> _Short task_:
Output every entry exactly as given.

> _Extracted material_:
%%

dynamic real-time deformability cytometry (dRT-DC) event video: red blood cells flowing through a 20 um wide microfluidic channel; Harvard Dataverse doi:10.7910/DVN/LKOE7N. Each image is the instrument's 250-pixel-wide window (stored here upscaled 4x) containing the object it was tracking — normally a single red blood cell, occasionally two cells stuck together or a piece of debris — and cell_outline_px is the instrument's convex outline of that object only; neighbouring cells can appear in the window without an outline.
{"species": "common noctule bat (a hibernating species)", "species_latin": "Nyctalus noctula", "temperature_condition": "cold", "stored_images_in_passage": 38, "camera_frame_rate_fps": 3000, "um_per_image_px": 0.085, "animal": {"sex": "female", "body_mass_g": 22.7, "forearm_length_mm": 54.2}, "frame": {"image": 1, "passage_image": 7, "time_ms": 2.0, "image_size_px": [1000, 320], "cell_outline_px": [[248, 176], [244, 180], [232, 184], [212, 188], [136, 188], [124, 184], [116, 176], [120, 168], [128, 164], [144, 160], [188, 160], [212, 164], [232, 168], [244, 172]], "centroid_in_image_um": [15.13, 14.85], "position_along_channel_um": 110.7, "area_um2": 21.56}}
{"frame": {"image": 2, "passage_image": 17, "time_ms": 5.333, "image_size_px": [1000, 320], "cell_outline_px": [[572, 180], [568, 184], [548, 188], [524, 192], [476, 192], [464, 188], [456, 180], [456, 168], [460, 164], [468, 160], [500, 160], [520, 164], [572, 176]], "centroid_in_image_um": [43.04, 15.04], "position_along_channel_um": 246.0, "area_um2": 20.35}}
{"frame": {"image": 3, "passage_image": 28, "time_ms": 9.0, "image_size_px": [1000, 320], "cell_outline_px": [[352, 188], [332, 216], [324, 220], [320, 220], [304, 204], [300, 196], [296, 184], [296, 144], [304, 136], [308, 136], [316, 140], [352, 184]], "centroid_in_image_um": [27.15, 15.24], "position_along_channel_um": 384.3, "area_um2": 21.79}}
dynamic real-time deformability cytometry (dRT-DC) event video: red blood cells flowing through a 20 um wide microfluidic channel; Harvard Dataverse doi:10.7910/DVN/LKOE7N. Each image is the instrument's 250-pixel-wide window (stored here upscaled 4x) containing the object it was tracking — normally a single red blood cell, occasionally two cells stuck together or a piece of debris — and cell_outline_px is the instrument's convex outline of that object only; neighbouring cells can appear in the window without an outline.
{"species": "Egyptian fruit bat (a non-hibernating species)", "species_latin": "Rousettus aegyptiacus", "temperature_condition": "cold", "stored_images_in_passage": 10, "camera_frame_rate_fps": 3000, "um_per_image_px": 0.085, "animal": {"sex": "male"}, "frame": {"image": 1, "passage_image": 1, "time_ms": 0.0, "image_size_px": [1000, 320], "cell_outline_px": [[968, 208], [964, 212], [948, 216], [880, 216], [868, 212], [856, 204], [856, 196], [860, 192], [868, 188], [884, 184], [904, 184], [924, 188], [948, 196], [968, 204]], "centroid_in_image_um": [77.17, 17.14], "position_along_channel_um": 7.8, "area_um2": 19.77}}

%%

> _Answer to the exercise_:
dynamic real-time deformability cytometry (dRT-DC) event video: red blood cells flowing through a 20 um wide microfluidic channel; Harvard Dataverse doi:10.7910/DVN/LKOE7N. Each image is the instrument's 250-pixel-wide window (stored here upscaled 4x) containing the object it was tracking — normally a single red blood cell, occasionally two cells stuck together or a piece of debris — and cell_outline_px is the instrument's convex outline of that object only; neighbouring cells can appear in the window without an outline.
{"species": "common noctule bat (a hibernating species)", "species_latin": "Nyctalus noctula", "temperature_condition": "cold", "stored_images_in_passage": 38, "camera_frame_rate_fps": 3000, "um_per_image_px": 0.085, "animal": {"sex": "female", "body_mass_g": 22.7, "forearm_length_mm": 54.2}, "frame": {"image": 1, "passage_image": 7, "time_ms": 2.0, "image_size_px": [1000, 320], "cell_outline_px": [[248, 176], [244, 180], [232, 184], [212, 188], [136, 188], [124, 184], [116, 176], [120, 168], [128, 164], [144, 160], [188, 160], [212, 164], [232, 168], [244, 172]], "centroid_in_image_um": [15.13, 14.85], "position_along_channel_um": 110.7, "area_um2": 21.56}}
{"frame": {"image": 2, "passage_image": 17, "time_ms": 5.333, "image_size_px": [1000, 320], "cell_outline_px": [[572, 180], [568, 184], [548, 188], [524, 192], [476, 192], [464, 188], [456, 180], [456, 168], [460, 164], [468, 160], [500, 160], [520, 164], [572, 176]], "centroid_in_image_um": [43.04, 15.04], "position_along_channel_um": 246.0, "area_um2": 20.35}}
{"frame": {"image": 3, "passage_image": 28, "time_ms": 9.0, "image_size_px": [1000, 320], "cell_outline_px": [[352, 188], [332, 216], [324, 220], [320, 220], [304, 204], [300, 196], [296, 184], [296, 144], [304, 136], [308, 136], [316, 140], [352, 184]], "centroid_in_image_um": [27.15, 15.24], "position_along_channel_um": 384.3, "area_um2": 21.79}}
dynamic real-time deformability cytometry (dRT-DC) event video: red blood cells flowing through a 20 um wide microfluidic channel; Harvard Dataverse doi:10.7910/DVN/LKOE7N. Each image is the instrument's 250-pixel-wide window (stored here upscaled 4x) containing the object it was tracking — normally a single red blood cell, occasionally two cells stuck together or a piece of debris — and cell_outline_px is the instrument's convex outline of that object only; neighbouring cells can appear in the window without an outline.
{"species": "Egyptian fruit bat (a non-hibernating species)", "species_latin": "Rousettus aegyptiacus", "temperature_condition": "cold", "stored_images_in_passage": 10, "camera_frame_rate_fps": 3000, "um_per_image_px": 0.085, "animal": {"sex": "male"}, "frame": {"image": 1, "passage_image": 1, "time_ms": 0.0, "image_size_px": [1000, 320], "cell_outline_px": [[968, 208], [964, 212], [948, 216], [880, 216], [868, 212], [856, 204], [856, 196], [860, 192], [868, 188], [884, 184], [904, 184], [924, 188], [948, 196], [968, 204]], "centroid_in_image_um": [77.17, 17.14], "position_along_channel_um": 7.8, "area_um2": 19.77}}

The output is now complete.